22 ago 2010

El tragaluz

 La noche cubría la solitaria urbanización de la periferia de Madrid. Mario, caminaba por el tejado con la agilidad que dan los dieciséis años y la tranquilidad de saber que no había nadie en la casa. Edurne con sus comentarios, había sido el detonante de que Mario decidiera entrar en ausencia de la familia Robles. Cogería las joyas de la mujer y las convertiría en droga con la que seguir huyendo de sus vidas. –La infeliz cornuda de ese baboso, tiene un cajón lleno de joyas – le dijo mientras machacó el mortífero polvo en el cristal –. Las vi mientras me lavaba su pegajosa porquería ... el muy ... cerdo. Pero con lo que saquemos tendremos para al menos dos meses.

Carlos Robles era socio del padre de Edurne. Ambos se enriquecieron juntos y compartieron vida laboral y mucha vida privada. Tuvo a la niña en su punto de mira desde que con dos años se bañó desnudita en la piscina de su chalet. –Ven que te toque el culito el tío Carlos antes que lo haga algún desaprensivo–decía  mientras la besaba las nalgas con una ternura que escondía su lascivo placer. Cuando sucedieron los hechos Edurne tenía catorce años y su ingenuidad unida a su adicción la hicieron creer que se aprovechaba del socio de su padre, sacándole el dinero a cambio de sus favores.

Mario se deslizaba sigiloso hacia una de las terrazas cuando sintió un chasquido bajo sus pies y se hundió precipitándose en el vacío. Oyó como partía su pierna al estrellarse contra el suelo del garaje.
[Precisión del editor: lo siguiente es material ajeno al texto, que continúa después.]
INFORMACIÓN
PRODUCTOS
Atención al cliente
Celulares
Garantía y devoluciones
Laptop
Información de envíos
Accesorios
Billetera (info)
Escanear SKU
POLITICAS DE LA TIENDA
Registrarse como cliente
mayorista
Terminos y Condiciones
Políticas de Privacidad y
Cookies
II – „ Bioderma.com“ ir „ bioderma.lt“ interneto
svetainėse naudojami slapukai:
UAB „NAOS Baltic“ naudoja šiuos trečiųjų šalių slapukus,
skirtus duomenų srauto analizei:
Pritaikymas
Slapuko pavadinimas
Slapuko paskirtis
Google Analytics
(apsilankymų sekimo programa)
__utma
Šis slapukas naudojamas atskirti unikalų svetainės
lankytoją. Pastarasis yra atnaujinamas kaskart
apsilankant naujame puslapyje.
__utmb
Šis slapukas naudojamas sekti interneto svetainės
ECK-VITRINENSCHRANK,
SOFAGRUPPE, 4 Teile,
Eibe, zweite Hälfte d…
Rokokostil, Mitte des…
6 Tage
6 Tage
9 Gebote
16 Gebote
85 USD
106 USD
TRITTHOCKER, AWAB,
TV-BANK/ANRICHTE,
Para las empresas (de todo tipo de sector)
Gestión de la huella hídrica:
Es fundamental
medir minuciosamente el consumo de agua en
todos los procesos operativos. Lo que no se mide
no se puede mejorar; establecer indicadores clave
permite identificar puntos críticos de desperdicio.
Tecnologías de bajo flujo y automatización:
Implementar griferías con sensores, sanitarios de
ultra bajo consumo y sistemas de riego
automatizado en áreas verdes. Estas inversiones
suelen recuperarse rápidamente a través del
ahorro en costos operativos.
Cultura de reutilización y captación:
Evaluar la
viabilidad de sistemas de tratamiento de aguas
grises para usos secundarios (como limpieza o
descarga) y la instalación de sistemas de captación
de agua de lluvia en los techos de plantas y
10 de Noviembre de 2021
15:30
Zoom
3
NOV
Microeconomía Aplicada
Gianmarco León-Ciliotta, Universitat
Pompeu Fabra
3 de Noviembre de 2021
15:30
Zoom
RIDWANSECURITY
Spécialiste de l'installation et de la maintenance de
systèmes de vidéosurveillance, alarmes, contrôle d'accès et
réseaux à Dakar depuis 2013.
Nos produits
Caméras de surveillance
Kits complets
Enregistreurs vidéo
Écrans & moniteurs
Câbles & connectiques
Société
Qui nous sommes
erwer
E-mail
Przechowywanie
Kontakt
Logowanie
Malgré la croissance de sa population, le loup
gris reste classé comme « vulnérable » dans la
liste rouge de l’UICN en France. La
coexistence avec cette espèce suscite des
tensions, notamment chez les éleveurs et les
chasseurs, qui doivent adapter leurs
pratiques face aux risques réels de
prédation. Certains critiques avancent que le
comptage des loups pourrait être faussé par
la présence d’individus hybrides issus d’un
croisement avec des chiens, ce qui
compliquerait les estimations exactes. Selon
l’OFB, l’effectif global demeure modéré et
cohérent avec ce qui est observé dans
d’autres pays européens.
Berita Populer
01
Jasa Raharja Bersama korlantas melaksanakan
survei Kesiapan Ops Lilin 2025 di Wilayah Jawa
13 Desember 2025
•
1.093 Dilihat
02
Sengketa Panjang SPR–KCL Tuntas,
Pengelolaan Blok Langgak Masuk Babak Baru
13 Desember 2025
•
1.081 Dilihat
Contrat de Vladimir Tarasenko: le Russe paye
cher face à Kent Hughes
Miró instintivamente hacia arriba y vio como le caían cristales del tragaluz que le acababa de engullir. Alzó las manos para protegerse y los cristales se le clavaron produciéndole cortes que pronto llenaron el suelo de sangre. Yacía en el suelo transido de dolor. El hueso asomaba por debajo de la rodilla. Estaba apunto de perder el conocimiento y la cabeza se le llenó de imágenes entre las que prevalecía la de su madre. Volvió a sentir el mismo escalofrío que el día que arrastraba su alma hacia Pitis, para   repostar veneno. Caminaba por la vereda que discurre junto a las vías, cuando al paso del tren la vio pegada al cristal de la ventanilla. Sus ojos incrédulos clavados en él, le dolían ahora más que la herida. Durante los dieciséis días que estuvo en el garaje balanceándose entre la consciencia y la inconsciencia, pasaron como ráfagas las alegrías que, difusas, recordaba en vida de su padre y el sufrimiento al que, tras su muerte, sometió a su madre y del que no se podía librar como un infectado es incapaz de librarse de la ponzoña que le carcome. En ese momento la infección también afectaba a su cuerpo. El pus devoraba la herida y las alucinaciones le acompañaron hasta la muerte. En su agonía pensó en Edurne y no comprendió por qué le había abandonado. No supo que la habían dado por desaparecida al día siguiente de su último encuentro. Apareció a los cinco días, desnuda y cosida a navajazos en un terraplén en las cercanías del Pardo.